Lexique de droit pénal : O

AB C D E FG-HI JK-LM NO PQRS TU VW-X-Y-Z

 
OFFICIER DE POLICE JUDICIAIRE
Ont la qualité d’officier de police judiciaire (article 16 du C.P.P) :

  • Les maires et leurs adjoints ;
  • Les officiers et les gradés de la gendarmerie, les gendarmes comptant au moins trois ans de service dans la gendarmerie, nominativement désignés par arrêté des ministres de la justice et de la défense, après avis conforme d’une commission ;
  • Les inspecteurs généraux, les sous-directeurs de police active, les contrôleurs généraux, les commissaires de police et les officiers de police ;
  • Les fonctionnaires du corps d’encadrement et d’application de la police nationale comptant au moins trois ans de services dans ce corps, nominativement désignés par arrêté des ministres de la justice et de l’intérieur, après avis conforme d’une commission.

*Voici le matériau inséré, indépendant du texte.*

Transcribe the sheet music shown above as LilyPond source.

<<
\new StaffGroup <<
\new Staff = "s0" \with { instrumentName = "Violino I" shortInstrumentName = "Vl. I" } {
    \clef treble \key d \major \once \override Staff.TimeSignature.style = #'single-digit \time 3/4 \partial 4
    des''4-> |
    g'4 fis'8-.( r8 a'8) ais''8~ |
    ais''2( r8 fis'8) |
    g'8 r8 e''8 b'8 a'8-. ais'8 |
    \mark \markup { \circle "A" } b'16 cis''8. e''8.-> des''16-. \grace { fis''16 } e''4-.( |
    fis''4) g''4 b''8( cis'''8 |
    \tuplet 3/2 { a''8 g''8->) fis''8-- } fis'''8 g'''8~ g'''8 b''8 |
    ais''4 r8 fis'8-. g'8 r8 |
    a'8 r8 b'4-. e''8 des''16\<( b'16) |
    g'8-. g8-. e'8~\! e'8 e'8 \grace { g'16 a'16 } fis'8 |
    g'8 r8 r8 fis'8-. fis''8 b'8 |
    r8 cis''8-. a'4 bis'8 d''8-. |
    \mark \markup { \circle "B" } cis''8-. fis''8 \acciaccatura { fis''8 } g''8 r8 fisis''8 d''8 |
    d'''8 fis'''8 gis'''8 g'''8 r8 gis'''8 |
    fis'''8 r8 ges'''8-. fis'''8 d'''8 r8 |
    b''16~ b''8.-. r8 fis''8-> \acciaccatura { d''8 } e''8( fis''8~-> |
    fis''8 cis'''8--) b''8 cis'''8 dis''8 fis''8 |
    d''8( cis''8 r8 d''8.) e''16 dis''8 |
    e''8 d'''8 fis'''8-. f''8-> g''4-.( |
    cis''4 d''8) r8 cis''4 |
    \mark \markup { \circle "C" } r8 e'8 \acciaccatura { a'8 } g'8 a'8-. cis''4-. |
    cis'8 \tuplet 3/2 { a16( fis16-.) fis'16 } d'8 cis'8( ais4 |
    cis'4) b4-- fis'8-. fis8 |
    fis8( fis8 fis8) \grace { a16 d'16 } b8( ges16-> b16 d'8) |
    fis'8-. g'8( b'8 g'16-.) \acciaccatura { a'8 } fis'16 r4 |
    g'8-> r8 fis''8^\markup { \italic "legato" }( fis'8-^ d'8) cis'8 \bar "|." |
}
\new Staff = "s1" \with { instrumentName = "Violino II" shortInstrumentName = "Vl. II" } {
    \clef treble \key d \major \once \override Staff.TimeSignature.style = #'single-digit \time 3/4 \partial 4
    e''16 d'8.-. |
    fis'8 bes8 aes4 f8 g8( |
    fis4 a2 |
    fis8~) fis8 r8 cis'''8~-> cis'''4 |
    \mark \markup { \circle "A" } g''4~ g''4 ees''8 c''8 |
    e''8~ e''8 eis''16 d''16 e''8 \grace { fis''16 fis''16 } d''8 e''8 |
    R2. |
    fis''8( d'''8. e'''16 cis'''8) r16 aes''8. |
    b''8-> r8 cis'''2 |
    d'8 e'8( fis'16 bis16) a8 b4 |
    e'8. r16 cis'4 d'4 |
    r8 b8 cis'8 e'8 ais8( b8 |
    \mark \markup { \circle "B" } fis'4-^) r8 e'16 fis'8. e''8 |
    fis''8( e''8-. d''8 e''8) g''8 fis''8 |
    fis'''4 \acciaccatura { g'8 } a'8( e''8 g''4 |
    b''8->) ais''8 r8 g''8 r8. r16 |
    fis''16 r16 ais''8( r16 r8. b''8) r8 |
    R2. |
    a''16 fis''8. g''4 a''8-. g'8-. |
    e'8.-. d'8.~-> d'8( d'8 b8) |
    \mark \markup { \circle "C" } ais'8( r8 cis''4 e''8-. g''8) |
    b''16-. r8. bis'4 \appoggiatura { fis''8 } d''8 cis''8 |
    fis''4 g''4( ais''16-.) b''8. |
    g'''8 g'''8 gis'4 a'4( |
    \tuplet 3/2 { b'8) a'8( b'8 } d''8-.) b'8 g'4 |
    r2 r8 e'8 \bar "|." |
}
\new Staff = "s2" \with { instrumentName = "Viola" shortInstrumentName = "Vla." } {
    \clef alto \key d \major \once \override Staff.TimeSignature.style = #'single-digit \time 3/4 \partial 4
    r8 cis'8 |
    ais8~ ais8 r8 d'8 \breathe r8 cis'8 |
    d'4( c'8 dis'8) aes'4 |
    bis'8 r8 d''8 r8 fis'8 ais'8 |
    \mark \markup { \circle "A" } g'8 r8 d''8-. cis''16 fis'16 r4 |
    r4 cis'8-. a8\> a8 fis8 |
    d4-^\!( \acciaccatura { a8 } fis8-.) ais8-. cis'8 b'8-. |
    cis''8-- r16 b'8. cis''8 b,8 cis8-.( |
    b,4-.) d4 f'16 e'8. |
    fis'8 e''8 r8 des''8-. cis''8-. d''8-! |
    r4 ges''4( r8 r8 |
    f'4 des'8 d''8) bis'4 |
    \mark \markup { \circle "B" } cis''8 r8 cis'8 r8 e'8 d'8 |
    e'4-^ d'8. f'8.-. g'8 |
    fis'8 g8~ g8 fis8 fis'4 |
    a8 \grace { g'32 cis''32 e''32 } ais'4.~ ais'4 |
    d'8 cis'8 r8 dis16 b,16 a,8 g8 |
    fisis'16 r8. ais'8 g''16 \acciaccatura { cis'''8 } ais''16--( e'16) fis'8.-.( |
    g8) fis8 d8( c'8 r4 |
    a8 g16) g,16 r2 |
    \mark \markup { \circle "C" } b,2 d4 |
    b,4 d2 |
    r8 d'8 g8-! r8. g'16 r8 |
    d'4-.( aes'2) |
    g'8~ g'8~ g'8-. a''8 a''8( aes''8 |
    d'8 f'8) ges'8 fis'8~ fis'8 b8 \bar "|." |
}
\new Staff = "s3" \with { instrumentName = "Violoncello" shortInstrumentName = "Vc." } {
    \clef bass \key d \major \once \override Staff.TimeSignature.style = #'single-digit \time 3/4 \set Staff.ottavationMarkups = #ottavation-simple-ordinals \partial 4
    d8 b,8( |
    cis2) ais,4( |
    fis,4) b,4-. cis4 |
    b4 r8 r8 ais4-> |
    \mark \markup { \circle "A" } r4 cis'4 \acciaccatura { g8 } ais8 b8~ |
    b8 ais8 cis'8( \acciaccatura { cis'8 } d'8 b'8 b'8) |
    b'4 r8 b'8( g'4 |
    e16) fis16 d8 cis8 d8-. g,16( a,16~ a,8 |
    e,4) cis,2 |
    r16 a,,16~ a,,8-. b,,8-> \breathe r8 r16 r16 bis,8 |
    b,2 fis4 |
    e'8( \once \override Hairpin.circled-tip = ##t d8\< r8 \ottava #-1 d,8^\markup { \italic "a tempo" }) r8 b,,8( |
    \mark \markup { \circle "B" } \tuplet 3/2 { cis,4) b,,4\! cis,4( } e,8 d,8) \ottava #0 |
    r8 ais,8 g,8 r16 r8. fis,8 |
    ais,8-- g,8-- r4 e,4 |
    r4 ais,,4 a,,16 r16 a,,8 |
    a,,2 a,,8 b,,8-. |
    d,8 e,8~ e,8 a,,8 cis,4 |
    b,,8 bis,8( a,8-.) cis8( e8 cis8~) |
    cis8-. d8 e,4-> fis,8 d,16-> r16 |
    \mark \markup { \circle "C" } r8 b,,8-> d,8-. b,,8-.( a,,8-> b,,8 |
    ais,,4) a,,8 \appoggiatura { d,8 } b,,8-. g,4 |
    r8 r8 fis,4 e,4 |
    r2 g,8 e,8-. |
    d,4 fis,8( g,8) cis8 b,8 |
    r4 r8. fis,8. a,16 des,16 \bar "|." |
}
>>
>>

Les officiers de police judiciaire reçoivent les plaintes et les dénonciations, ils constatent les infractions, ils procèdent aux enquêtes (préliminaires, de flagrances, de découverte de cadavre) et peuvent décider d’une garde à vue. Quand une information est ouverte, ils exécutent les actes d’instructions sur commission rogatoire.
OPPORTUNITÉS DES POURSUITES
L’opportunité des poursuites c’est la faculté reconnue au Ministère public, lorsqu’une infraction pénale lui est dénoncée, de déclencher ou de ne pas déclencher l’action publique en fonction des particularité du cas d’espèce.
OPPOSITION
Lorsqu’une décision a été rendue par défaut, le prévenu peut y faire « opposition » (art. 489 C.pr.pén.). Le jugement est alors considéré comme non avenu, et l’affaire doit être rejugée contradictoirement. Cette voie de recours a du mal à trouver sa place, prise qu’elle est entre le principe qu’un prévenu ne devrait jamais être condamné sans avoir été entendu, et la nécessité, pour rendre une prompte justice de lutter contre les moyens dilatoires.
ORDONNANCE
Une ordonnance est une décision, qui ne touche ordinairement pas le fond, prise par un magistrat statuant seul. Il en est ainsi avec le juge des référés, le juge des libertés ou le juge d’instruction, voire le président d’une juridiction de jugement.
De clôture ou de règlement
C’est la décision du juge d’instruction qui met fin à l’instruction et qui entraîne son dessaisissement. Il s’agit soit d’une ordonnance de non lieu (quand il estime qu’il n’y a pas lieu de continuer les poursuites) soit d’une ordonnance de renvoi (par laquelle il saisit la juridiction de jugement).
De dessaisissement
C’est la décision du juge d’instruction permettant, à la demande du ministère public, le transfert d’une affaire à un autre juge d’instruction régulièrement saisi de la même affaire.
D’incompétence
C’est la décision du juge d’instruction qui constate son incompétence territoriale ou d’attribution et qui renvoie les parties à se pourvoir devant une autre juridiction.
De mise en accusation
Cette ordonnance devant contenir l’exposé et la qualification des faits ainsi que l’identité de l’accusé, saisi la cour d’Assises.
C’est une décision susceptible d’appel devant la chambre de l’instruction.
Du refus d’informer
C’est la décision par laquelle le juge refuse d’ouvrir une information sur des faits qui ne peuvent être poursuivis en cas d’amnistie ou de prescription par exemple.
De soit communiqué
C’est l’ordonnance par laquelle le juge d’instruction communique le dossier au Procureur de la République, au moment de la clôture.
ORDONNANCE PÉNALE
L’ordonnance pénale est une décision du tribunal de police, qui est prise à l’issue d’une procédure simplifiée se déroulant sans débat préalable, mais qui ne peut déboucher que sur de légères condamnations. Elle vise à une accélération des procédures.
ORDRE DE LA LOI
Selon une formule classique, il n’y a ni crime, ni délit, ni contravention, ni même infraction civile ou disciplinaire, lorsqu’une personne accomplit un acte précis qu’une loi lui impose d’exécuter.
L’article 122-4 C.pén. dispose qu’une personne ne saurait se voir reprocher un acte qu’elle a accompli en exécution d’un « ordre de la loi ». On assimile ordinairement l’autorisation de la loi ou la permission de la loi à l’ordre de la loi.
ORDRE PUBLIC
L’ordre public, qui constitue l’un des principaux fondements de la société, comporte la sécurité, la tranquillité, la salubrité et la santé publique.
OUTRAGE
En droit criminel, l’outrage est constitué par un acte, un geste, un écrit ou une parole de caractère méprisant, qui porte, non seulement atteinte au sentiment de l’honneur d’une personne, mais encore et surtout à la dignité de la fonction dont elle est investie.